Innovation at Big Companies, Google Wave and Microsoft Bing

The announcements (yesterday) of Microsoft Bing and Google Wave (TechCrunch), got me thinking about innovation and a recent article I read at the NYT which makes the argument that innovation belongs to the big:

“These days, more than ever, size matters in the innovation game,” said John Kao, a former professor at the Harvard business school and an innovation consultant to governments and corporations. In its economic recovery package, the Obama administration is financing programs to generate innovation with technology in health care and energy. The government will spend billions to accelerate the adoption of electronic patient records to help improve care and curb costs, and billions more to spur the installation of so-called smart grids that use sensors and computerized meters to reduce electricity consumption.[...]

The pendulum of thinking on innovation does seem to be swinging toward the big guys. In health care, institutions that have done best in improving the health of patients with chronic conditions like heart disease and diabetes have been larger, integrated systems like Kaiser Permanente in California, Intermountain Healthcare in Utah and the Geisinger Health System in Pennsylvania. They have the scale and incentives to invest in things like wellness programs and electronic health records.
That seems a bit of a stretch given that in many cases technology has reduced the transactional/frictional advantages of scale (though given the source of the NYT, I wonder if it's another case of ideological bias creeping in).

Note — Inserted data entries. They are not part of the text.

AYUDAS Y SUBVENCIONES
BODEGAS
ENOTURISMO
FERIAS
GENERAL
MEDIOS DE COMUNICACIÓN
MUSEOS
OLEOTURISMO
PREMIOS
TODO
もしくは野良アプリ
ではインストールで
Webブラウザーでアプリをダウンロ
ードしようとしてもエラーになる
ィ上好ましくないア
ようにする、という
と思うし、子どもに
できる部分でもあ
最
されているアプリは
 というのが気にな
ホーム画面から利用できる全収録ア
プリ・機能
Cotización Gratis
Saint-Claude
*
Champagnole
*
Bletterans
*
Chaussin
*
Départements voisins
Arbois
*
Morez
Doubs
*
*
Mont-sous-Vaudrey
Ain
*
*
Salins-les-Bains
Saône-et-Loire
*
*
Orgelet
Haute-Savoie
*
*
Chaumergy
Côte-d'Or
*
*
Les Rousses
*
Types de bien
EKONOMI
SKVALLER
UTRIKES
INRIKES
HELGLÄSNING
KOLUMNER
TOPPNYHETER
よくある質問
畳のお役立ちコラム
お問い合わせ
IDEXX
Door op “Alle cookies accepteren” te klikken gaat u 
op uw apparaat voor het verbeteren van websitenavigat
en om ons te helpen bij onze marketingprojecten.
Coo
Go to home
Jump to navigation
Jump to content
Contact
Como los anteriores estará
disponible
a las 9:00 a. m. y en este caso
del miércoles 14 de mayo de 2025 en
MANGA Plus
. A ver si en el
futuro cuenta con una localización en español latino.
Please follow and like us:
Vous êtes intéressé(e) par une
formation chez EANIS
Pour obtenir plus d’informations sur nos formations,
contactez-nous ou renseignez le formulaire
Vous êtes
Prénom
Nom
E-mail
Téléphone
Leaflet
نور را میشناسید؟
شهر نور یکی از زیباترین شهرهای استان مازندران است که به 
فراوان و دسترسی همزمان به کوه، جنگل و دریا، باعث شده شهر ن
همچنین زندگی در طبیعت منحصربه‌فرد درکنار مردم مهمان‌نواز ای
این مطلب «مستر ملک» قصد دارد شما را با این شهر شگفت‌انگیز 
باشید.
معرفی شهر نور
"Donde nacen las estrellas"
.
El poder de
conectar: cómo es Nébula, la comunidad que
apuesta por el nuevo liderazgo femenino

While my personal view would still be that "innovation comes most naturally from small-scale outsiders," watching the behemoths Microsoft and Google is interesting with views spanning the spectrum on both announcements.

While Google seeks to change the entire way we communicate online, Microsoft seems to be attempting to play catch up to Google by creating another search engine. Gigaom views Google's announcement has hype given the lack of obvious new opportunities for monetization and they also point out that "Google has a long history of launching or buying projects, only to get bored and abandon them months or years later." I'm not smart enough to know whether Bing or Wave will succeed but given that profitability follows innovation, I know which company I'd bet on.